Zerre rüzgâr yok havada. Hani az esse, aşk serpilecek bakışlarından.
Bir an gözlerimiz ortak bir noktada kesişiyor.
Anlamsız kalıyor teknenin etrafını saran su birikintisinin rengi.
Tüm maviler gözbebeklerine hücum etmiş ve orada esir düşmüşler sanki.
Her gözünü kırpışında, maviler tozarıyor gökyüzüne ve mavilikler katıyor bulutların beyazına.
Bulutların beyazı da tenine yapışıyor, o tene beyaz ne yakışıyor.
Adını fısıldayan ıslık tınısında esintinin etkisiyle bakışlarımızı bölüyor yüreğimin karası saçları.

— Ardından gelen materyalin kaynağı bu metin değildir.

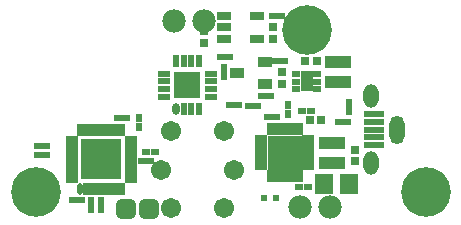
<source format=gts>
%FSLAX25Y25*%
%MOIN*%
G70*
G01*
G75*
G04 Layer_Color=8388736*
%ADD10R,0.01575X0.01772*%
%ADD11R,0.01772X0.01575*%
%ADD12R,0.08268X0.03543*%
%ADD13R,0.05906X0.01575*%
%ADD14R,0.03150X0.05709*%
%ADD15R,0.01969X0.01378*%
%ADD16R,0.04331X0.02362*%
%ADD17R,0.03740X0.02559*%
%ADD18R,0.03150X0.01575*%
%ADD19R,0.01575X0.03150*%
%ADD20O,0.01575X0.03150*%
%ADD21R,0.08268X0.08268*%
%ADD22R,0.03150X0.01181*%
%ADD23R,0.01181X0.03150*%
%ADD24O,0.01181X0.03150*%
%ADD25R,0.12598X0.12598*%
%ADD26R,0.10630X0.10630*%
%ADD27R,0.03347X0.01102*%
%ADD28R,0.01102X0.03347*%
%ADD29R,0.05315X0.05906*%
%ADD30R,0.02362X0.01969*%
%ADD31R,0.01969X0.02362*%
%ADD32R,0.01181X0.01575*%
G04:AMPARAMS|DCode=33|XSize=59.06mil|YSize=59.06mil|CornerRadius=14.76mil|HoleSize=0mil|Usage=FLASHONLY|Rotation=0.000|XOffset=0mil|YOffset=0mil|HoleType=Round|Shape=RoundedRectangle|*
%AMROUNDEDRECTD33*
21,1,0.05906,0.02953,0,0,0.0*
21,1,0.02953,0.05906,0,0,0.0*
1,1,0.02953,0.01476,-0.01476*
1,1,0.02953,-0.01476,-0.01476*
1,1,0.02953,-0.01476,0.01476*
1,1,0.02953,0.01476,0.01476*
%
%ADD33ROUNDEDRECTD33*%
%ADD34C,0.00800*%
%ADD35C,0.03000*%
%ADD36C,0.01500*%
%ADD37C,0.01000*%
%ADD38C,0.01900*%
%ADD39C,0.01300*%
%ADD40O,0.04331X0.08661*%
%ADD41O,0.04331X0.07087*%
%ADD42C,0.15748*%
%ADD43C,0.05906*%
%ADD44C,0.07000*%
%ADD45C,0.02700*%
%ADD46C,0.02000*%
%ADD47R,0.02375X0.02572*%
%ADD48R,0.02572X0.02375*%
%ADD49R,0.09068X0.04343*%
%ADD50R,0.06706X0.02375*%
%ADD51R,0.03950X0.06509*%
%ADD52R,0.02769X0.02178*%
%ADD53R,0.05131X0.03162*%
%ADD54R,0.04540X0.03359*%
%ADD55R,0.03950X0.02375*%
%ADD56R,0.02375X0.03950*%
%ADD57O,0.02375X0.03950*%
%ADD58R,0.09068X0.09068*%
%ADD59R,0.03950X0.01981*%
%ADD60R,0.01981X0.03950*%
%ADD61O,0.01981X0.03950*%
%ADD62R,0.13398X0.13398*%
%ADD63R,0.11430X0.11430*%
%ADD64R,0.04147X0.01902*%
%ADD65R,0.01902X0.04147*%
%ADD66R,0.06115X0.06706*%
%ADD67R,0.03162X0.02769*%
%ADD68R,0.02769X0.03162*%
%ADD69R,0.01981X0.02375*%
G04:AMPARAMS|DCode=70|XSize=67.06mil|YSize=67.06mil|CornerRadius=18.76mil|HoleSize=0mil|Usage=FLASHONLY|Rotation=0.000|XOffset=0mil|YOffset=0mil|HoleType=Round|Shape=RoundedRectangle|*
%AMROUNDEDRECTD70*
21,1,0.06706,0.02953,0,0,0.0*
21,1,0.02953,0.06706,0,0,0.0*
1,1,0.03753,0.01476,-0.01476*
1,1,0.03753,-0.01476,-0.01476*
1,1,0.03753,-0.01476,0.01476*
1,1,0.03753,0.01476,0.01476*
%
%ADD70ROUNDEDRECTD70*%
%ADD71O,0.05131X0.09461*%
%ADD72O,0.05131X0.07887*%
%ADD73C,0.16548*%
%ADD74C,0.06706*%
%ADD75C,0.07800*%
D47*
X290158Y397441D02*
D03*
Y394685D02*
D03*
X277559Y367126D02*
D03*
Y369882D02*
D03*
X274410Y367126D02*
D03*
Y369882D02*
D03*
X340110Y399035D02*
D03*
Y401791D02*
D03*
X318504Y414370D02*
D03*
Y411614D02*
D03*
X360236Y399803D02*
D03*
Y402559D02*
D03*
D48*
X292717Y386221D02*
D03*
X295472D02*
D03*
X256496Y388189D02*
D03*
X259252D02*
D03*
Y385039D02*
D03*
X256496D02*
D03*
X334842Y431496D02*
D03*
X337598D02*
D03*
X293898Y383071D02*
D03*
X291142D02*
D03*
X320669Y401968D02*
D03*
X323425D02*
D03*
X329724Y401575D02*
D03*
X326969D02*
D03*
X331299Y404724D02*
D03*
X334055D02*
D03*
X336024Y416535D02*
D03*
X338779D02*
D03*
X346488Y374413D02*
D03*
X343732D02*
D03*
X344732Y399913D02*
D03*
X347488D02*
D03*
X335988Y397913D02*
D03*
X333232D02*
D03*
X283268Y397638D02*
D03*
X286024D02*
D03*
X268307Y370079D02*
D03*
X271063D02*
D03*
X359646Y396063D02*
D03*
X356890D02*
D03*
X317520Y417717D02*
D03*
X320276D02*
D03*
D49*
X356693Y409646D02*
D03*
Y416339D02*
D03*
X354610Y382567D02*
D03*
Y389260D02*
D03*
D50*
X368701Y398819D02*
D03*
Y388583D02*
D03*
Y396260D02*
D03*
Y391142D02*
D03*
Y393701D02*
D03*
D51*
X346205Y409717D02*
D03*
D52*
X349748Y407059D02*
D03*
Y409618D02*
D03*
Y412177D02*
D03*
X342661Y407059D02*
D03*
Y409618D02*
D03*
Y412177D02*
D03*
D53*
X329756Y423992D02*
D03*
Y431473D02*
D03*
X318733Y423992D02*
D03*
Y427732D02*
D03*
Y431473D02*
D03*
D54*
X323130Y412598D02*
D03*
X332185Y416339D02*
D03*
Y408858D02*
D03*
D55*
X298579Y404689D02*
D03*
Y407248D02*
D03*
Y409807D02*
D03*
Y412366D02*
D03*
X314327D02*
D03*
Y409807D02*
D03*
Y407248D02*
D03*
Y404689D02*
D03*
D56*
X302614Y416402D02*
D03*
X305173D02*
D03*
X307732D02*
D03*
X310291D02*
D03*
Y400654D02*
D03*
X307732D02*
D03*
X305173D02*
D03*
D57*
X302614D02*
D03*
D58*
X306453Y408528D02*
D03*
D59*
X267842Y376858D02*
D03*
Y378827D02*
D03*
Y380796D02*
D03*
Y382764D02*
D03*
Y384733D02*
D03*
Y386701D02*
D03*
Y388669D02*
D03*
Y390638D02*
D03*
X287527D02*
D03*
Y388669D02*
D03*
Y386701D02*
D03*
Y384733D02*
D03*
Y382764D02*
D03*
Y380796D02*
D03*
Y378827D02*
D03*
Y376858D02*
D03*
D60*
X270795Y393591D02*
D03*
X272764D02*
D03*
X274732D02*
D03*
X276701D02*
D03*
X278669D02*
D03*
X280638D02*
D03*
X282606D02*
D03*
X284575D02*
D03*
Y373906D02*
D03*
X282606D02*
D03*
X280638D02*
D03*
X278669D02*
D03*
X276701D02*
D03*
X274732D02*
D03*
X272764D02*
D03*
D61*
X270795D02*
D03*
D62*
X277685Y383748D02*
D03*
D63*
X338886Y385992D02*
D03*
D64*
X331110Y390913D02*
D03*
Y388945D02*
D03*
Y386976D02*
D03*
Y385008D02*
D03*
Y383039D02*
D03*
Y381071D02*
D03*
X346661D02*
D03*
Y383039D02*
D03*
Y385008D02*
D03*
Y386976D02*
D03*
Y388945D02*
D03*
Y390913D02*
D03*
D65*
X333965Y378217D02*
D03*
X335933D02*
D03*
X337902D02*
D03*
X339870D02*
D03*
X341839D02*
D03*
X343807D02*
D03*
Y393768D02*
D03*
X341839D02*
D03*
X339870D02*
D03*
X337902D02*
D03*
X335933D02*
D03*
X333965D02*
D03*
D66*
X360343Y375413D02*
D03*
X351878D02*
D03*
D67*
X311811Y422441D02*
D03*
Y426378D02*
D03*
X335039Y427953D02*
D03*
Y424016D02*
D03*
X338090Y408858D02*
D03*
Y412795D02*
D03*
X362205Y383071D02*
D03*
Y387008D02*
D03*
D68*
X345693Y416677D02*
D03*
X349630D02*
D03*
X351079Y396913D02*
D03*
X347142D02*
D03*
D69*
X331890Y370866D02*
D03*
X335827D02*
D03*
D70*
X285827Y367323D02*
D03*
X293701D02*
D03*
D71*
X376181Y393701D02*
D03*
D72*
X367717Y382677D02*
D03*
Y404724D02*
D03*
D73*
X346457Y426772D02*
D03*
X385827Y372835D02*
D03*
X255906D02*
D03*
D74*
X318701Y393110D02*
D03*
Y367520D02*
D03*
X300984Y393110D02*
D03*
Y367520D02*
D03*
X322047Y380315D02*
D03*
X297638D02*
D03*
D75*
X353819Y367717D02*
D03*
X343819D02*
D03*
X312000Y430000D02*
D03*
X302000D02*
D03*
M02*

</source>
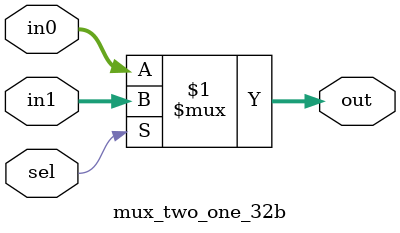
<source format=v>
`timescale 1ns / 1ps

module mux_two_one_32b#(parameter N=32)(
    output [N-1 : 0] out,
    input [N-1 : 0] in0,
    input [N-1 : 0] in1,
    input sel
    );
    
    
    assign out  = sel ? in1 : in0;
    
    
    
endmodule

</source>
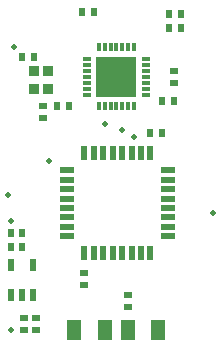
<source format=gtp>
%FSTAX23Y23*%
%MOIN*%
%SFA1B1*%

%IPPOS*%
%ADD11R,0.035433X0.037401*%
%ADD12C,0.019685*%
%ADD13R,0.051181X0.066929*%
%ADD14R,0.023622X0.027559*%
%ADD15R,0.027559X0.023622*%
%ADD16R,0.011811X0.027559*%
%ADD17R,0.137795X0.137795*%
%ADD18R,0.027559X0.011811*%
%ADD19R,0.019685X0.047244*%
%ADD20R,0.047244X0.019685*%
%ADD21R,0.023622X0.043307*%
%LNwol_pcb-1*%
%LPD*%
G54D11*
X00118Y01044D03*
X00165Y00983D03*
Y01044D03*
X00118Y00983D03*
G54D12*
X00452Y00822D03*
X00413Y00846D03*
X00354Y00866D03*
X00169Y00744D03*
X00051Y01122D03*
X00033Y00631D03*
X00716Y0057D03*
X00041Y00543D03*
Y00181D03*
G54D13*
X00251Y00181D03*
X00354D03*
X00433D03*
X00531D03*
G54D14*
X00568Y01232D03*
X00608D03*
X00318Y0124D03*
X00279D03*
X00608Y01185D03*
X00568D03*
X00586Y00944D03*
X00547D03*
X00196Y00925D03*
X00236D03*
X00078Y0109D03*
X00118D03*
X00547Y00838D03*
X00507D03*
X0008Y00456D03*
X00041D03*
X0008Y00503D03*
X00041D03*
G54D15*
X00433Y00295D03*
Y00255D03*
X00586Y01003D03*
Y01043D03*
X00149Y00885D03*
Y00925D03*
X00287Y0033D03*
Y0037D03*
X00127Y0022D03*
Y00181D03*
X00084Y0022D03*
Y00181D03*
G54D16*
X00393Y01122D03*
X00413D03*
X00433D03*
X00452D03*
X00374D03*
X00354D03*
X00334D03*
X00393Y00925D03*
X00374D03*
X00354D03*
X00334D03*
X00413D03*
X00433D03*
X00452D03*
G54D17*
X00393Y01023D03*
G54D18*
X00295Y01023D03*
Y01043D03*
Y01062D03*
Y01082D03*
Y01003D03*
Y00984D03*
Y00964D03*
X00492Y01023D03*
Y01003D03*
Y00984D03*
Y00964D03*
Y01043D03*
Y01062D03*
Y01082D03*
G54D19*
X00507Y00769D03*
X00476D03*
X00444D03*
X00413D03*
X00287D03*
X00318D03*
X0035D03*
X00381D03*
X00287Y00435D03*
X00318D03*
X0035D03*
X00381D03*
X00507D03*
X00476D03*
X00444D03*
X00413D03*
G54D20*
X0023Y00712D03*
Y00681D03*
Y00649D03*
Y00618D03*
Y00492D03*
Y00523D03*
Y00555D03*
Y00586D03*
X00564Y00492D03*
Y00523D03*
Y00555D03*
Y00586D03*
Y00712D03*
Y00681D03*
Y00649D03*
Y00618D03*
G54D21*
X00078Y00295D03*
X00041Y00397D03*
X00116D03*
Y00295D03*
X00041D03*
M02*
</source>
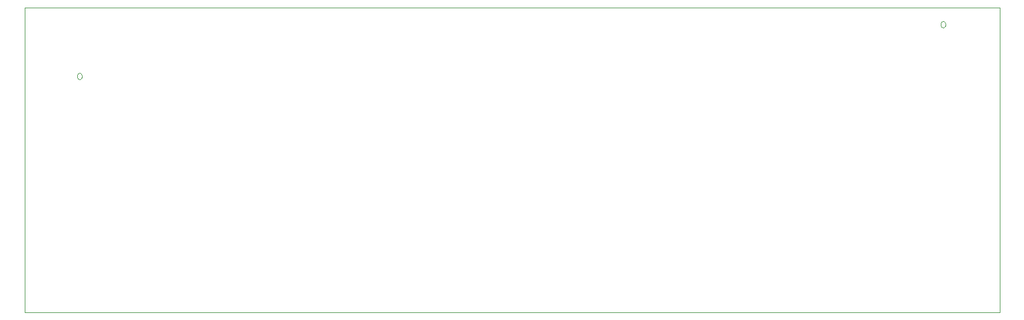
<source format=gbr>
%TF.GenerationSoftware,KiCad,Pcbnew,8.0.3-8.0.3-0~ubuntu22.04.1*%
%TF.CreationDate,2024-12-02T08:44:27+01:00*%
%TF.ProjectId,BreakoutboardRT9532,42726561-6b6f-4757-9462-6f6172645254,rev?*%
%TF.SameCoordinates,Original*%
%TF.FileFunction,Profile,NP*%
%FSLAX46Y46*%
G04 Gerber Fmt 4.6, Leading zero omitted, Abs format (unit mm)*
G04 Created by KiCad (PCBNEW 8.0.3-8.0.3-0~ubuntu22.04.1) date 2024-12-02 08:44:27*
%MOMM*%
%LPD*%
G01*
G04 APERTURE LIST*
%TA.AperFunction,Profile*%
%ADD10C,0.050000*%
%TD*%
%TA.AperFunction,Profile*%
%ADD11C,0.010000*%
%TD*%
G04 APERTURE END LIST*
D10*
X51625000Y-51000000D02*
X191575000Y-51000000D01*
X191575000Y-94800000D01*
X51625000Y-94800000D01*
X51625000Y-51000000D01*
D11*
%TO.C,J2*%
X183500000Y-53900000D02*
G75*
G02*
X183175000Y-53575000I0J325000D01*
G01*
X183175000Y-53575000D02*
X183175000Y-53275000D01*
X183175000Y-53275000D02*
G75*
G02*
X183500000Y-52950000I325000J0D01*
G01*
X183500000Y-52950000D02*
G75*
G02*
X183825000Y-53275000I0J-325000D01*
G01*
X183825000Y-53275000D02*
X183825000Y-53575000D01*
X183825000Y-53575000D02*
G75*
G02*
X183500000Y-53900000I-325000J0D01*
G01*
%TO.C,J1*%
X59550000Y-60400000D02*
G75*
G02*
X59875000Y-60725000I0J-325000D01*
G01*
X59875000Y-60725000D02*
X59875000Y-61025000D01*
X59875000Y-61025000D02*
G75*
G02*
X59550000Y-61350000I-325000J0D01*
G01*
X59550000Y-61350000D02*
G75*
G02*
X59225000Y-61025000I0J325000D01*
G01*
X59225000Y-61025000D02*
X59225000Y-60725000D01*
X59225000Y-60725000D02*
G75*
G02*
X59550000Y-60400000I325000J0D01*
G01*
%TD*%
M02*

</source>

Mamâfih bu ayrılık uzun sürmüyor.
Pamuk elleriyle, ipeksi kahküllerini düzeltiyor ve yeniden bakışlarımız aynı çizgide buluşuyor.
Bakışlarıyla kendimden geçme hayâlleri kurarken,
teknenin foresinde güneşi düşlerimi kavururken buluyorum.
Dakikalardır güneşin rehaveti ile boşluklarda gezinmiş bakışlarım.
Kızıyorum güneşe ve gözkapaklarımla perdeliyorum silüetini zihnimden.
Sımsıkı yumuyorum gözlerimi. O an Yıldızlar beliriyor her yerde.
Yüreğimin yangınına su serpiyorlar tüm cömertlikleriyle.